Text to read
2011-02-13 Thread Matthias Andree
Am 13.02.2011 18:15, schrieb Julian H. Stacey:
 Hi,
 Thanks to all respondents, I'll re-read comments in a bit,
 I went searching for reference:

 Matthias wrote:
 the prototype is in line with the Single Unix Specification v4 aka IEEE
 Std. 1003.1-2008 (sorry no URL, I have checked my local copy, check
 http://www.opengroup.org/ you can access it free of charge after
 registering name and email address).
 Thanks, but I didn't find it.

Julian,

Deep link sent off-list. Start page http://www.unix.org/online.html -
sorry that the opengroup.org links led you onto long-winded detours.

   ( I used X Open's Search but wan't easy, (I recall fat green
   cardboard boxes from XOpen 20+ years back) : impression
   remains: opaque unattractive.  Part of the attraction of C
   was a slim light affordable volume, 1cm thick, well written,
   2 indexes, easy reading, carrying  reference :-)

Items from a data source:
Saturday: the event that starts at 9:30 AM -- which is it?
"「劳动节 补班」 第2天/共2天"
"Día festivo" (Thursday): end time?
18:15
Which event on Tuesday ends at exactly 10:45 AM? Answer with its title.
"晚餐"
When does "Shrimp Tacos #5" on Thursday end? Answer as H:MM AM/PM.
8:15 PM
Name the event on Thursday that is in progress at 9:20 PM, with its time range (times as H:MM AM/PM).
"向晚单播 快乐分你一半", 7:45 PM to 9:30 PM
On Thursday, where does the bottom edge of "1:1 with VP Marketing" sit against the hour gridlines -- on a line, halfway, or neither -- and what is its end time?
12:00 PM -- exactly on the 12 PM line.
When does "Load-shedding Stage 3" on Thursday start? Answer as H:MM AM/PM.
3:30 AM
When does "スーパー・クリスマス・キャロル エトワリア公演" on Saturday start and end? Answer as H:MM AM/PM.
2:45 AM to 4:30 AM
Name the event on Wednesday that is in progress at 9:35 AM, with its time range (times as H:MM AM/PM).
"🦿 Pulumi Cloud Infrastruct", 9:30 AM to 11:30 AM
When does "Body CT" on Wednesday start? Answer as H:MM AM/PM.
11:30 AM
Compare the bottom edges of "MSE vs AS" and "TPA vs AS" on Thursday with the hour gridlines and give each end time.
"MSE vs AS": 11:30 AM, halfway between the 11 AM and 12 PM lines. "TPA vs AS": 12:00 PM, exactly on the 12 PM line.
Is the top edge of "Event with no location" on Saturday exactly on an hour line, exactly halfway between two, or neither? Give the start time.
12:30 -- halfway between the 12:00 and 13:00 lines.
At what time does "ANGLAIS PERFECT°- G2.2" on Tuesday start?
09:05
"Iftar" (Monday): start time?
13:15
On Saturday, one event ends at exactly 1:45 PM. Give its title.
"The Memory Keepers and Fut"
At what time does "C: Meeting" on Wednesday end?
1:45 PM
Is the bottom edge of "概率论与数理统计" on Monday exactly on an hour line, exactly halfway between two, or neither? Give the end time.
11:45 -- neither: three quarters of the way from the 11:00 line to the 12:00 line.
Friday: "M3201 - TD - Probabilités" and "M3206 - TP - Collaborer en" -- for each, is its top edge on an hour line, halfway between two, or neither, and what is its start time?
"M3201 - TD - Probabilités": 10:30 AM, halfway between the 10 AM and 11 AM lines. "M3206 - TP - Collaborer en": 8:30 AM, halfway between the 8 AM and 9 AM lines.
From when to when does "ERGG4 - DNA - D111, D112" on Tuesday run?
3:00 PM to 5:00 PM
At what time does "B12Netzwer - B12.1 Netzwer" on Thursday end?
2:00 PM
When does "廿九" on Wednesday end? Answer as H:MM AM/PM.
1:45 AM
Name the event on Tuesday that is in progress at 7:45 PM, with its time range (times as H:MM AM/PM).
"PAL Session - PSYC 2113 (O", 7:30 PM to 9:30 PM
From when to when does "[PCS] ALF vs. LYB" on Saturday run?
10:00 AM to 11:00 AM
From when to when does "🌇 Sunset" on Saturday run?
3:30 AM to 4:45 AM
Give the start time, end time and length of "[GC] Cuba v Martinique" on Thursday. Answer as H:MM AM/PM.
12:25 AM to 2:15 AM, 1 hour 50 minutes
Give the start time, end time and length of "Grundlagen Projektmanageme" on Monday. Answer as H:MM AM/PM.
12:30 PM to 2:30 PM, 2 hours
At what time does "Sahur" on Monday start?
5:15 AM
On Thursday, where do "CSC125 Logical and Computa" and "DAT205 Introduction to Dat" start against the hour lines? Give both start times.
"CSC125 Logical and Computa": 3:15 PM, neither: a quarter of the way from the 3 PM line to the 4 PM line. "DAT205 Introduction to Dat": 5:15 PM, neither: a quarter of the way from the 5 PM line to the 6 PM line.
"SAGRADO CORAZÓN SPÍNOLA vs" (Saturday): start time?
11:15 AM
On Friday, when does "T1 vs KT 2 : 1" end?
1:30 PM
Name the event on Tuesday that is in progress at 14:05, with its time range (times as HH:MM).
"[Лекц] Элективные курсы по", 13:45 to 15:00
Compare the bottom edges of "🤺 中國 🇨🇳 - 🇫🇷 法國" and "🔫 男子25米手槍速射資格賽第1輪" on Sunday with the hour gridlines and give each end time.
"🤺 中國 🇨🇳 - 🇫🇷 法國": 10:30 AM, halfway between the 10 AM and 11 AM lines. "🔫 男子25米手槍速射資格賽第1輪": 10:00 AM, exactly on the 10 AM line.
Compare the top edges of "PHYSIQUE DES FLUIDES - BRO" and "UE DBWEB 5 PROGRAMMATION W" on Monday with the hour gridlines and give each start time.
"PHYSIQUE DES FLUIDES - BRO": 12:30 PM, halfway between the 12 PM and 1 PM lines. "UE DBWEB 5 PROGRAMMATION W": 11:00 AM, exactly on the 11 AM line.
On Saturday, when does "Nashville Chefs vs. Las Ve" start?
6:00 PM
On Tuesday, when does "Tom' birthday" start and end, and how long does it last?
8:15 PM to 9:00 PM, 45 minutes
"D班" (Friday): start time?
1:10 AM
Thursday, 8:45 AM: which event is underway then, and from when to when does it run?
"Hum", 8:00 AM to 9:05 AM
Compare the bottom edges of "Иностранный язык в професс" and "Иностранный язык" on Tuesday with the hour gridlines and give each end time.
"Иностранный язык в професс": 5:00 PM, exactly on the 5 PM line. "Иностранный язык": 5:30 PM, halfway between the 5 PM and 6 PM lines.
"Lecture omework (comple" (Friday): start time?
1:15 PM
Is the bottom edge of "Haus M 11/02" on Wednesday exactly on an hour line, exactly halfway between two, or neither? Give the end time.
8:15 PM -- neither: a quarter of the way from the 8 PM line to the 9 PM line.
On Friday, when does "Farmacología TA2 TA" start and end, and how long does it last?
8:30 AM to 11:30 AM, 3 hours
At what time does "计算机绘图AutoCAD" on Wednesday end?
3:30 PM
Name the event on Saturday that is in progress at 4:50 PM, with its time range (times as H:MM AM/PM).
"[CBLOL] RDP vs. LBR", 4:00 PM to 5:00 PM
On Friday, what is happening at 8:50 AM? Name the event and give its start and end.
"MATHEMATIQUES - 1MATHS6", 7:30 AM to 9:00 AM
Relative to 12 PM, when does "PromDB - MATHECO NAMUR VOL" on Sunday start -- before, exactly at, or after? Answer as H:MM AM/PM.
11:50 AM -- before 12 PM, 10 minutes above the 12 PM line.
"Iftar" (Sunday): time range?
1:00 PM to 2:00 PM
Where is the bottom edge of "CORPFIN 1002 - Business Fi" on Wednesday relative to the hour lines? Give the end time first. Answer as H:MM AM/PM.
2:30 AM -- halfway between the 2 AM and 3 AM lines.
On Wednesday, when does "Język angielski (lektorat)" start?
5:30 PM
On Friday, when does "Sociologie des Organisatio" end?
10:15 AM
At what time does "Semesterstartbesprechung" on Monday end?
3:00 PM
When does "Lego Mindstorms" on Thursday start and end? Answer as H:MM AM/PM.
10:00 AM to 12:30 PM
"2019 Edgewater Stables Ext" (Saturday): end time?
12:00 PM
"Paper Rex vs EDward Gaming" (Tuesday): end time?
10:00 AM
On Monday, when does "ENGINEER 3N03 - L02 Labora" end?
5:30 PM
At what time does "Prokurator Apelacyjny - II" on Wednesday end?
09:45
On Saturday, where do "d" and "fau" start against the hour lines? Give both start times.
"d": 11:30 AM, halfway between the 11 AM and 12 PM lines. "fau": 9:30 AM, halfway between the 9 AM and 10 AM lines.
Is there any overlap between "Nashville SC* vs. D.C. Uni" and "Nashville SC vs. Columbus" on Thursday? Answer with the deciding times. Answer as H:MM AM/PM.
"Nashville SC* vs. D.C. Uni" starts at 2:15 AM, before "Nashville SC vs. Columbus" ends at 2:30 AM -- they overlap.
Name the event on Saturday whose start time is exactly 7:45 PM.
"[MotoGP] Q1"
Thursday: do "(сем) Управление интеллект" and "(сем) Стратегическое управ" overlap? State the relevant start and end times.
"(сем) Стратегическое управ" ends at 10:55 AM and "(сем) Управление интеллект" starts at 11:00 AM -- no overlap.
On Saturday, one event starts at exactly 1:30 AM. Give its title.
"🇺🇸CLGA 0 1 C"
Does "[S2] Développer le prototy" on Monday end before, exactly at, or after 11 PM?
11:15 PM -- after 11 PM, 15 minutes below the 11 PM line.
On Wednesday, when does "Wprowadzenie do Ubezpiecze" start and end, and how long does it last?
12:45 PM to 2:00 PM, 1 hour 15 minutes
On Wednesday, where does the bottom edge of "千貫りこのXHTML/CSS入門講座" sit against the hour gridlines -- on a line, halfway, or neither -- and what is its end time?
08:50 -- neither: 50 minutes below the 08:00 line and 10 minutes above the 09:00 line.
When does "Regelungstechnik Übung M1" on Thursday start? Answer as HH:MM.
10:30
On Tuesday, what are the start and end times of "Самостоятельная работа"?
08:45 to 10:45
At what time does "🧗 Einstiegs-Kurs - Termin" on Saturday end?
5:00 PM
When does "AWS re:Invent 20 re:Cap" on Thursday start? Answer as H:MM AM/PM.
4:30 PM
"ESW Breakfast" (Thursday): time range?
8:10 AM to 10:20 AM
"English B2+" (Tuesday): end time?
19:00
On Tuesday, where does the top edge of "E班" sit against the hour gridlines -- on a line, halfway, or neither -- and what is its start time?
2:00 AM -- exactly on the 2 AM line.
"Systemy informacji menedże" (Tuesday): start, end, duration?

Required work
a) Answer these questions about the mailing-list message:
(i) Which specification is the prototype said to be in line with?
(ii) Which start page is given after the deep link is mentioned?
(iii) How thick was the C volume that is recalled as slim and light?
b) Recast part of the records as a Markdown table with the columns No. and Record line, giving each line its row number and leaving out blank lines. Begin at the line in the records that has "Answer as HH:MM.", and stop after the last line of the records.

Completed exercise
a)
(i) The Single Unix Specification v4, also known as IEEE Std. 1003.1-2008.
(ii) http://www.unix.org/online.html
(iii) 1cm thick.

b)
| No. | Record line |
|---|---|
| 1 | When does "Regelungstechnik Übung M1" on Thursday start? Answer as HH:MM. |
| 2 | 10:30 |
| 3 | On Tuesday, what are the start and end times of "Самостоятельная работа"? |
| 4 | 08:45 to 10:45 |
| 5 | At what time does "🧗 Einstiegs-Kurs - Termin" on Saturday end? |
| 6 | 5:00 PM |
| 7 | When does "AWS re:Invent 20 re:Cap" on Thursday start? Answer as H:MM AM/PM. |
| 8 | 4:30 PM |
| 9 | "ESW Breakfast" (Thursday): time range? |
| 10 | 8:10 AM to 10:20 AM |
| 11 | "English B2+" (Tuesday): end time? |
| 12 | 19:00 |
| 13 | On Tuesday, where does the top edge of "E班" sit against the hour gridlines -- on a line, halfway, or neither -- and what is its start time? |
| 14 | 2:00 AM -- exactly on the 2 AM line. |
| 15 | "Systemy informacji menedże" (Tuesday): start, end, duration? |